Aim of the exercise - Scan the records and identify every line in which the string "badge" occurs, then return those lines.

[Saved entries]
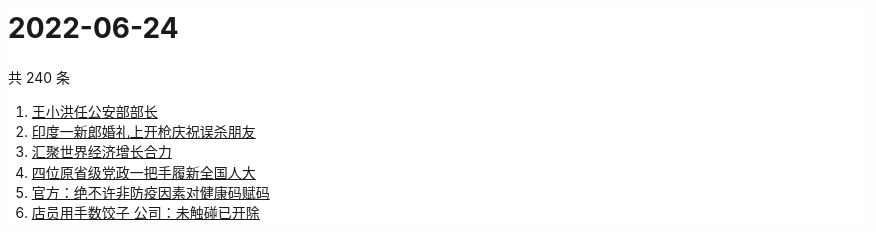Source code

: # 2022-06-24

  共 240 条

  
  
  1. [王小洪任公安部部长](https://www.toutiao.com/amos_land_page/?category_name=topic_innerflow&event_type=hot_board&log_pb=%7B%22category_name%22%3A%22topic_innerflow%22%2C%22cluster_type%22%3A%222%22%2C%22enter_from%22%3A%22click_category%22%2C%22entrance_hotspot%22%3A%22outside%22%2C%22event_type%22%3A%22hot_board%22%2C%22hot_board_cluster_id%22%3A%227111864304802090527%22%2C%22hot_board_impr_id%22%3A%222022062418400501015119213626CAFBA4%22%2C%22jump_page%22%3A%22hot_board_page%22%2C%22location%22%3A%22news_hot_card%22%2C%22page_location%22%3A%22hot_board_page%22%2C%22rank%22%3A%221%22%2C%22source%22%3A%22trending_tab%22%2C%22style_id%22%3A%2240132%22%2C%22title%22%3A%22%E7%8E%8B%E5%B0%8F%E6%B4%AA%E4%BB%BB%E5%85%AC%E5%AE%89%E9%83%A8%E9%83%A8%E9%95%BF%22%7D&rank=1&style_id=40132&topic_id=7111864304802090527)
1. [印度一新郎婚礼上开枪庆祝误杀朋友](https://www.toutiao.com/amos_land_page/?category_name=topic_innerflow&event_type=hot_board&log_pb=%7B%22category_name%22%3A%22topic_innerflow%22%2C%22cluster_type%22%3A%220%22%2C%22enter_from%22%3A%22click_category%22%2C%22entrance_hotspot%22%3A%22outside%22%2C%22event_type%22%3A%22hot_board%22%2C%22hot_board_cluster_id%22%3A%227112626097035935778%22%2C%22hot_board_impr_id%22%3A%222022062421075701012910102401B85349%22%2C%22jump_page%22%3A%22hot_board_page%22%2C%22location%22%3A%22news_hot_card%22%2C%22page_location%22%3A%22hot_board_page%22%2C%22rank%22%3A%2213%22%2C%22source%22%3A%22trending_tab%22%2C%22style_id%22%3A%2240132%22%2C%22title%22%3A%22%E5%8D%B0%E5%BA%A6%E4%B8%80%E6%96%B0%E9%83%8E%E5%A9%9A%E7%A4%BC%E4%B8%8A%E5%BC%80%E6%9E%AA%E5%BA%86%E7%A5%9D%E8%AF%AF%E6%9D%80%E6%9C%8B%E5%8F%8B%22%7D&rank=13&style_id=40132&topic_id=7112626097035935778)
1. [汇聚世界经济增长合力](https://www.toutiao.com/amos_land_page/?category_name=topic_innerflow&event_type=hot_board&log_pb=%7B%22category_name%22%3A%22topic_innerflow%22%2C%22cluster_type%22%3A%222%22%2C%22enter_from%22%3A%22click_category%22%2C%22entrance_hotspot%22%3A%22outside%22%2C%22event_type%22%3A%22hot_board%22%2C%22hot_board_cluster_id%22%3A%227112554900331986959%22%2C%22hot_board_impr_id%22%3A%22202206241209180102121621320D551374%22%2C%22jump_page%22%3A%22hot_board_page%22%2C%22location%22%3A%22news_hot_card%22%2C%22page_location%22%3A%22hot_board_page%22%2C%22rank%22%3A%223%22%2C%22source%22%3A%22trending_tab%22%2C%22style_id%22%3A%2240132%22%2C%22title%22%3A%22%E6%B1%87%E8%81%9A%E4%B8%96%E7%95%8C%E7%BB%8F%E6%B5%8E%E5%A2%9E%E9%95%BF%E5%90%88%E5%8A%9B%22%7D&rank=3&style_id=40132&topic_id=7112554900331986959)
1. [四位原省级党政一把手履新全国人大](https://www.toutiao.com/amos_land_page/?category_name=topic_innerflow&event_type=hot_board&log_pb=%7B%22category_name%22%3A%22topic_innerflow%22%2C%22cluster_type%22%3A%225%22%2C%22enter_from%22%3A%22click_category%22%2C%22entrance_hotspot%22%3A%22outside%22%2C%22event_type%22%3A%22hot_board%22%2C%22hot_board_cluster_id%22%3A%227112744659897552417%22%2C%22hot_board_impr_id%22%3A%2220220624215136010210105012189257E0%22%2C%22jump_page%22%3A%22hot_board_page%22%2C%22location%22%3A%22news_hot_card%22%2C%22page_location%22%3A%22hot_board_page%22%2C%22rank%22%3A%222%22%2C%22source%22%3A%22trending_tab%22%2C%22style_id%22%3A%2240132%22%2C%22title%22%3A%22%E5%9B%9B%E4%BD%8D%E5%8E%9F%E7%9C%81%E7%BA%A7%E5%85%9A%E6%94%BF%E4%B8%80%E6%8A%8A%E6%89%8B%E5%B1%A5%E6%96%B0%E5%85%A8%E5%9B%BD%E4%BA%BA%E5%A4%A7%22%7D&rank=2&style_id=40132&topic_id=7112744659897552417)
1. [官方：绝不许非防疫因素对健康码赋码](https://www.toutiao.com/amos_land_page/?category_name=topic_innerflow&event_type=hot_board&log_pb=%7B%22category_name%22%3A%22topic_innerflow%22%2C%22cluster_type%22%3A%222%22%2C%22enter_from%22%3A%22click_category%22%2C%22entrance_hotspot%22%3A%22outside%22%2C%22event_type%22%3A%22hot_board%22%2C%22hot_board_cluster_id%22%3A%227111864461203459614%22%2C%22hot_board_impr_id%22%3A%22202206241643460101290981330695C30D%22%2C%22jump_page%22%3A%22hot_board_page%22%2C%22location%22%3A%22news_hot_card%22%2C%22page_location%22%3A%22hot_board_page%22%2C%22rank%22%3A%2218%22%2C%22source%22%3A%22trending_tab%22%2C%22style_id%22%3A%2240132%22%2C%22title%22%3A%22%E5%AE%98%E6%96%B9%EF%BC%9A%E7%BB%9D%E4%B8%8D%E8%AE%B8%E9%9D%9E%E9%98%B2%E7%96%AB%E5%9B%A0%E7%B4%A0%E5%AF%B9%E5%81%A5%E5%BA%B7%E7%A0%81%E8%B5%8B%E7%A0%81%22%7D&rank=18&style_id=40132&topic_id=7111864461203459614)
1. [店员用手数饺子 公司：未触碰已开除](https://www.toutiao.com/amos_land_page/?category_name=topic_innerflow&event_type=hot_board&log_pb=%7B%22category_name%22%3A%22topic_innerflow%22%2C%22cluster_type%22%3A%221%22%2C%22enter_from%22%3A%22click_category%22%2C%22entrance_hotspot%22%3A%22outside%22%2C%22event_type%22%3A%22hot_board%22%2C%22hot_board_cluster_id%22%3A%227112372410283720739%22%2C%22hot_board_impr_id%22%3A%22202206241209180102121621320D551374%22%2C%22jump_page%22%3A%22hot_board_page%22%2C%22location%22%3A%22news_hot_card%22%2C%22page_location%22%3A%22hot_board_page%22%2C%22rank%22%3A%2216%22%2C%22source%22%3A%22trending_tab%22%2C%22style_id%22%3A%2240132%22%2C%22title%22%3A%22%E5%BA%97%E5%91%98%E7%94%A8%E6%89%8B%E6%95%B0%E9%A5%BA%E5%AD%90+%E5%85%AC%E5%8F%B8%EF%BC%9A%E6%9C%AA%E8%A7%A6%E7%A2%B0%E5%B7%B2%E5%BC%80%E9%99%A4%22%7D&rank=16&style_id=40132&topic_id=7112372410283720739)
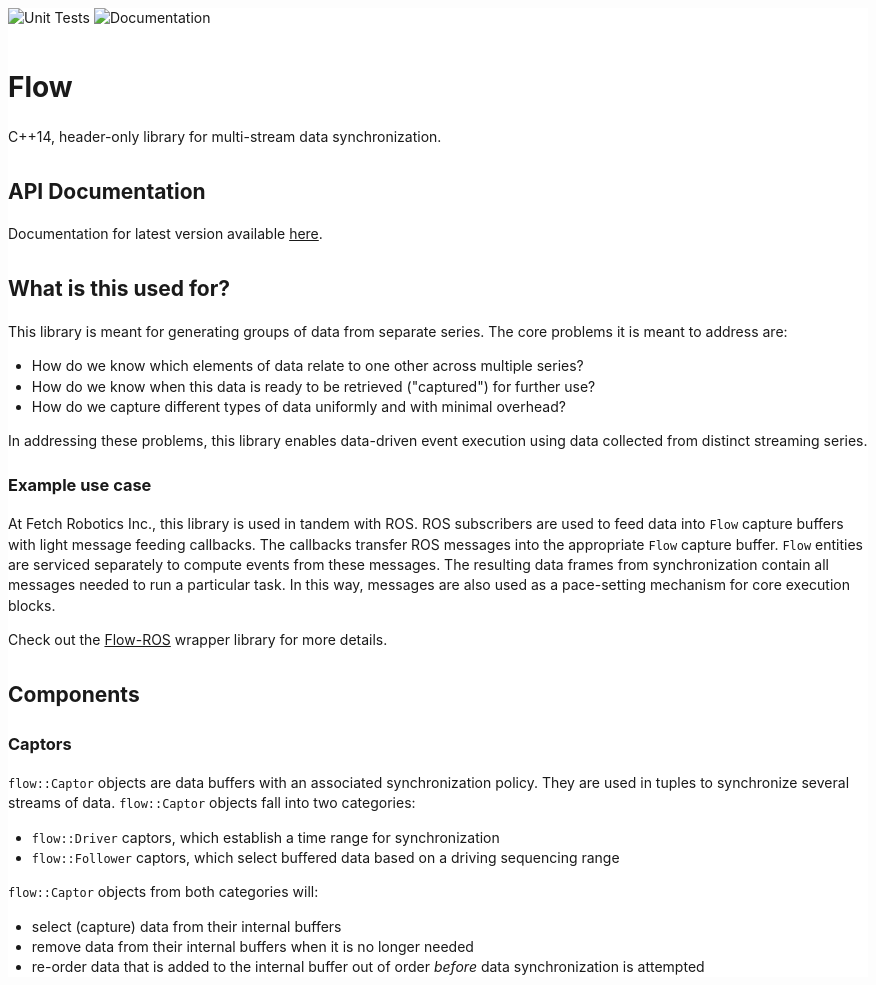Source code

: ![Unit Tests](https://github.com/fetchrobotics/flow/actions/workflows/pr.yml/badge.svg)
![Documentation](https://github.com/fetchrobotics/flow/actions/workflows/dox.yml/badge.svg)

# Flow

C++14, header-only library for multi-stream data synchronization.

## API Documentation

Documentation for latest version available [here](https://fetchrobotics.github.io/flow/doxygen-out/html/index.html).

## What is this used for?

This library is meant for generating groups of data from separate series. The core problems it is meant to address are:

- How do we know which elements of data relate to one other across multiple series?
- How do we know when this data is ready to be retrieved ("captured") for further use?
- How do we capture different types of data uniformly and with minimal overhead?

In addressing these problems, this library enables data-driven event execution using data collected from distinct streaming series.

### Example use case

At Fetch Robotics Inc., this library is used in tandem with ROS. ROS subscribers are used to feed data into `Flow` capture buffers with light message feeding callbacks. The callbacks transfer ROS messages into the appropriate `Flow` capture buffer. `Flow` entities are serviced separately to compute events from these messages. The resulting data frames from synchronization contain all messages needed to run a particular task. In this way, messages are also used as a pace-setting mechanism for core execution blocks.

Check out the [Flow-ROS](https://github.com/fetchrobotics/flow_ros) wrapper library for more details.

## Components

### Captors

`flow::Captor` objects are data buffers with an associated synchronization policy. They are used in tuples to synchronize several streams of data. `flow::Captor` objects fall into two categories:

- `flow::Driver` captors, which establish a time range for synchronization
- `flow::Follower` captors, which select buffered data based on a driving sequencing range

`flow::Captor` objects from both categories will:

- select (capture) data from their internal buffers
- remove data from their internal buffers when it is no longer needed
- re-order data that is added to the internal buffer out of order _before_ data synchronization is attempted
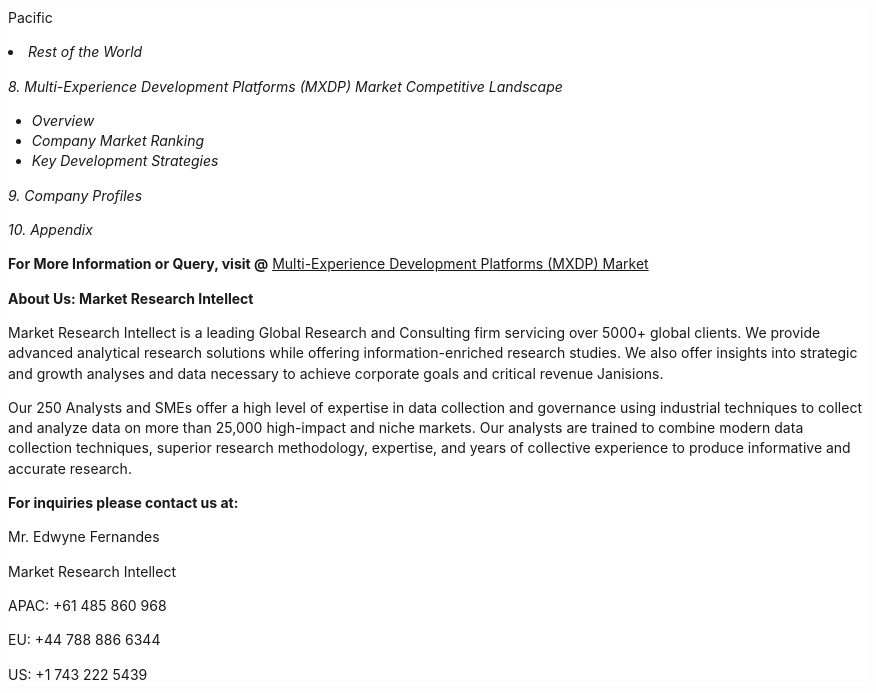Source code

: Pacific</span></em></li><li><em><span class="">Rest of the World</span></em></li></ul><p><em><span class="font-[700]">8. Multi-Experience Development Platforms (MXDP) Market Competitive Landscape</span></em></p><ul><li><em><span class="">Overview</span></em></li><li><em><span class="">Company Market Ranking</span></em></li><li><em><span class="">Key Development Strategies</span></em></li></ul><p><em><span class="font-[700]">9. Company Profiles</span></em></p><p><em><span class="font-[700]">10. Appendix</span></em></p><p><span class="font-[700]"><strong>For More Information or Query, visit&nbsp;@</strong>&nbsp;</span><span class="font-[700]"><a href="https://www.marketresearchintellect.com/product/multi-experience-development-platforms-mxdp-market/?utm_source=Linkedin&utm_medium=046" target="_blank" data-tracking-control-name="article-ssr-frontend-pulse_little-text-block" data-tracking-will-navigate="" data-test-link="">Multi-Experience Development Platforms (MXDP) Market</a></span></p><p><strong><span class="font-[700]">About Us: Market Research Intellect</span></strong></p><p><span class="">Market Research Intellect is a leading Global Research and Consulting firm servicing over 5000+ global clients. We provide advanced analytical research solutions while offering information-enriched research studies.&nbsp;</span>We also offer insights into strategic and growth analyses and data necessary to achieve corporate goals and critical revenue Janisions.</p><p><span class="">Our 250 Analysts and SMEs offer a high level of expertise in data collection and governance using industrial techniques to collect and analyze data on more than 25,000 high-impact and niche markets. Our analysts are trained to combine modern data collection techniques, superior research methodology, expertise, and years of collective experience to produce informative and accurate research.</span></p><p><strong>For inquiries please contact us at:</strong></p><p>Mr. Edwyne Fernandes</p><p>Market Research Intellect</p><p>APAC: +61 485 860 968</p><p>EU: +44 788 886 6344</p><p>US: +1 743 222 5439</p>

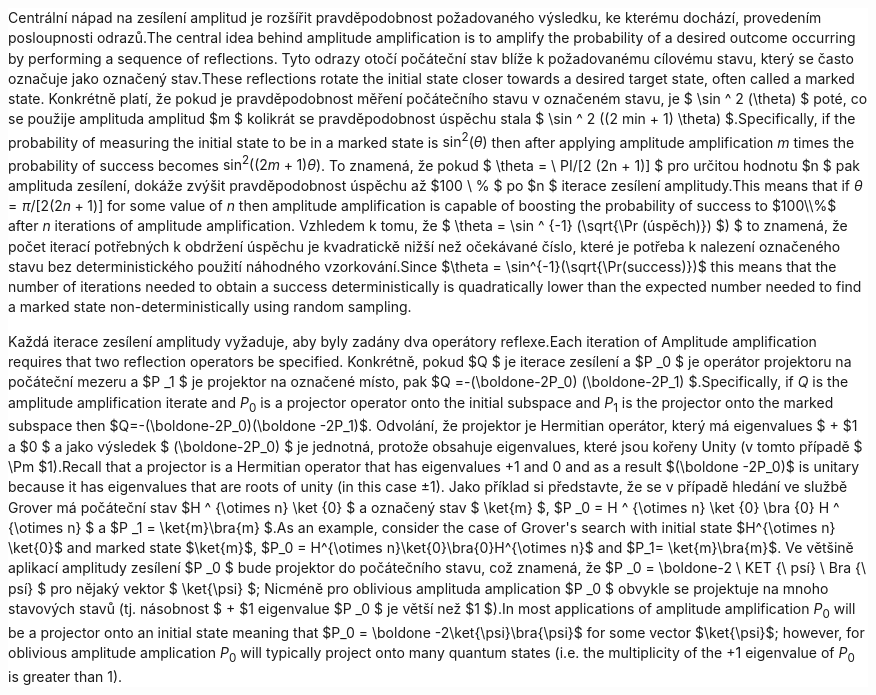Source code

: <span data-ttu-id="1bf41-108">Centrální nápad na zesílení amplitud je rozšířit pravděpodobnost požadovaného výsledku, ke kterému dochází, provedením posloupnosti odrazů.</span><span class="sxs-lookup"><span data-stu-id="1bf41-108">The central idea behind amplitude amplification is to amplify the probability of a desired outcome occurring by performing a sequence of reflections.</span></span>  <span data-ttu-id="1bf41-109">Tyto odrazy otočí počáteční stav blíže k požadovanému cílovému stavu, který se často označuje jako označený stav.</span><span class="sxs-lookup"><span data-stu-id="1bf41-109">These reflections rotate the initial state closer towards a desired target state, often called a marked state.</span></span>  <span data-ttu-id="1bf41-110">Konkrétně platí, že pokud je pravděpodobnost měření počátečního stavu v označeném stavu, je $ \sin ^ 2 (\theta) $ poté, co se použije amplituda amplitud $m $ kolikrát se pravděpodobnost úspěchu stala $ \sin ^ 2 ((2 min + 1) \theta) $.</span><span class="sxs-lookup"><span data-stu-id="1bf41-110">Specifically, if the probability of measuring the initial state to be in a marked state is $\sin^2(\theta)$ then after applying amplitude amplification $m$ times the probability of success becomes $\sin^2((2m+1)\theta)$.</span></span>  <span data-ttu-id="1bf41-111">To znamená, že pokud $ \theta = \ PI/[2 (2n + 1)] $ pro určitou hodnotu $n $ pak amplituda zesílení, dokáže zvýšit pravděpodobnost úspěchu až $100 \\ % $ po $n $ iterace zesílení amplitudy.</span><span class="sxs-lookup"><span data-stu-id="1bf41-111">This means that if $\theta = \pi/[2(2n+1)]$ for some value of $n$ then amplitude amplification is capable of boosting the probability of success to $100\\%$ after $n$ iterations of amplitude amplification.</span></span>  <span data-ttu-id="1bf41-112">Vzhledem k tomu, že $ \theta = \sin ^ {-1} (\sqrt{\Pr (úspěch)}) $) $ to znamená, že počet iterací potřebných k obdržení úspěchu je kvadratickě nižší než očekávané číslo, které je potřeba k nalezení označeného stavu bez deterministického použití náhodného vzorkování.</span><span class="sxs-lookup"><span data-stu-id="1bf41-112">Since $\theta = \sin^{-1}(\sqrt{\Pr(success)})$ this means that the number of iterations needed to obtain a success deterministically is quadratically lower than the expected number needed to find a marked state non-deterministically using random sampling.</span></span>

<span data-ttu-id="1bf41-113">Každá iterace zesílení amplitudy vyžaduje, aby byly zadány dva operátory reflexe.</span><span class="sxs-lookup"><span data-stu-id="1bf41-113">Each iteration of Amplitude amplification requires that two reflection operators be specified.</span></span> <span data-ttu-id="1bf41-114">Konkrétně, pokud $Q $ je iterace zesílení a $P _0 $ je operátor projektoru na počáteční mezeru a $P _1 $ je projektor na označené místo, pak $Q =-(\boldone-2P_0) (\boldone-2P_1) $.</span><span class="sxs-lookup"><span data-stu-id="1bf41-114">Specifically, if $Q$ is the amplitude amplification iterate and $P_0$ is a projector operator onto the initial subspace and $P_1$ is the projector onto the marked subspace then $Q=-(\boldone-2P_0)(\boldone -2P_1)$.</span></span>  <span data-ttu-id="1bf41-115">Odvolání, že projektor je Hermitian operátor, který má eigenvalues $ + $1 a $0 $ a jako výsledek $ (\boldone-2P_0) $ je jednotná, protože obsahuje eigenvalues, které jsou kořeny Unity (v tomto případě $ \Pm $1).</span><span class="sxs-lookup"><span data-stu-id="1bf41-115">Recall that a projector is a Hermitian operator that has eigenvalues $+1$ and $0$ and as a result $(\boldone -2P_0)$ is unitary because it has eigenvalues that are roots of unity (in this case $\pm 1$).</span></span> <span data-ttu-id="1bf41-116">Jako příklad si představte, že se v případě hledání ve službě Grover má počáteční stav $H ^ {\otimes n} \ket {0} $ a označený stav $ \ket{m} $, $P _0 = H ^ {\otimes n} \ket {0} \bra {0} H ^ {\otimes n} $ a $P _1 = \ket{m}\bra{m} $.</span><span class="sxs-lookup"><span data-stu-id="1bf41-116">As an example, consider the case of Grover's search with initial state $H^{\otimes n} \ket{0}$ and marked state $\ket{m}$, $P_0 = H^{\otimes n}\ket{0}\bra{0}H^{\otimes n}$ and $P_1= \ket{m}\bra{m}$.</span></span>  <span data-ttu-id="1bf41-117">Ve většině aplikací amplitudy zesílení $P _0 $ bude projektor do počátečního stavu, což znamená, že $P _0 = \boldone-2 \ KET {\ psí} \ Bra {\ psí} $ pro nějaký vektor $ \ket{\psi} $; Nicméně pro oblivious amplituda amplication $P _0 $ obvykle se projektuje na mnoho stavových stavů (tj. násobnost $ + $1 eigenvalue $P _0 $ je větší než $1 $).</span><span class="sxs-lookup"><span data-stu-id="1bf41-117">In most applications of amplitude amplification $P_0$ will be a projector onto an initial state meaning that $P_0 = \boldone -2\ket{\psi}\bra{\psi}$ for some vector $\ket{\psi}$; however, for oblivious amplitude amplication $P_0$ will typically project onto many quantum states (i.e. the multiplicity of the $+1$ eigenvalue of $P_0$ is greater than $1$).</span></span>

Solution for this exercise -
: ![Unit Tests](https://github.com/fetchrobotics/flow/actions/workflows/pr.yml/badge.svg)
![Documentation](https://github.com/fetchrobotics/flow/actions/workflows/dox.yml/badge.svg)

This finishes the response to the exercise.